[Records from a collection]

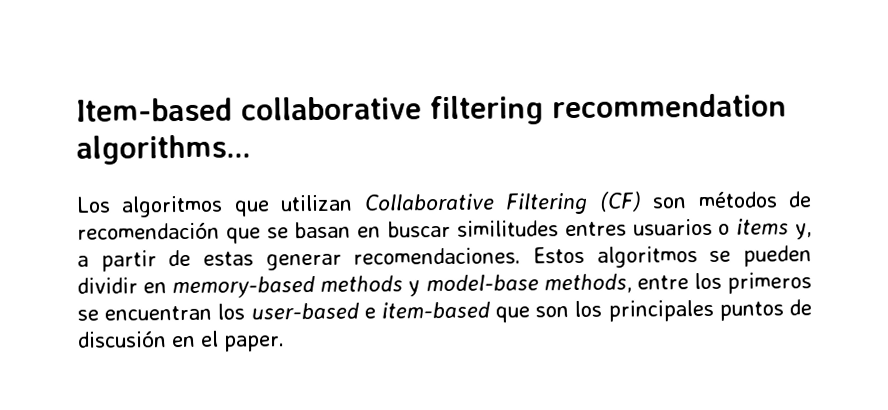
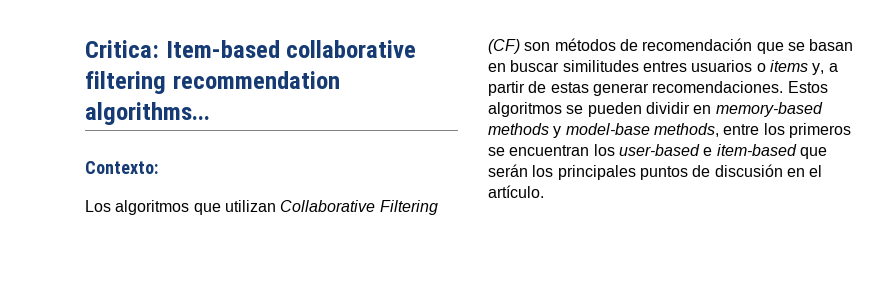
(76, 109) none -> [85,40,159,58] Critica:
(251, 149) none -> [85,161,158,174] // Contexto:
[535,306,570,318] son -> [488,164,528,177] serán
[223,335,285,352] paper. -> [488,185,544,198] artículo.

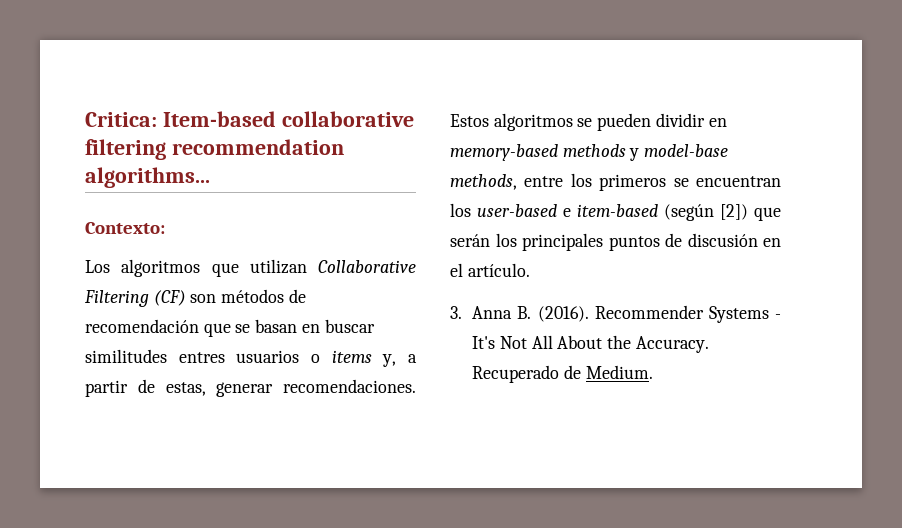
[550,82,589,93] estas -> [165,382,206,396] estas,
(797, 150) none -> [664,204,748,221] (según [2])
(544, 191) none -> [450,305,781,323] [472,335,709,353] [472,365,653,383] // 3. Anna B. (2016). Recommender Systems - It's Not All About the Accuracy. Recuperado de Medium.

● **What to produce**: Give an exact copy of the lines from the one with "(797, 150) none" through the end of the entries, both ends included.

● **Exercise solution**:
(797, 150) none -> [664,204,748,221] (según [2])
(544, 191) none -> [450,305,781,323] [472,335,709,353] [472,365,653,383] // 3. Anna B. (2016). Recommender Systems - It's Not All About the Accuracy. Recuperado de Medium.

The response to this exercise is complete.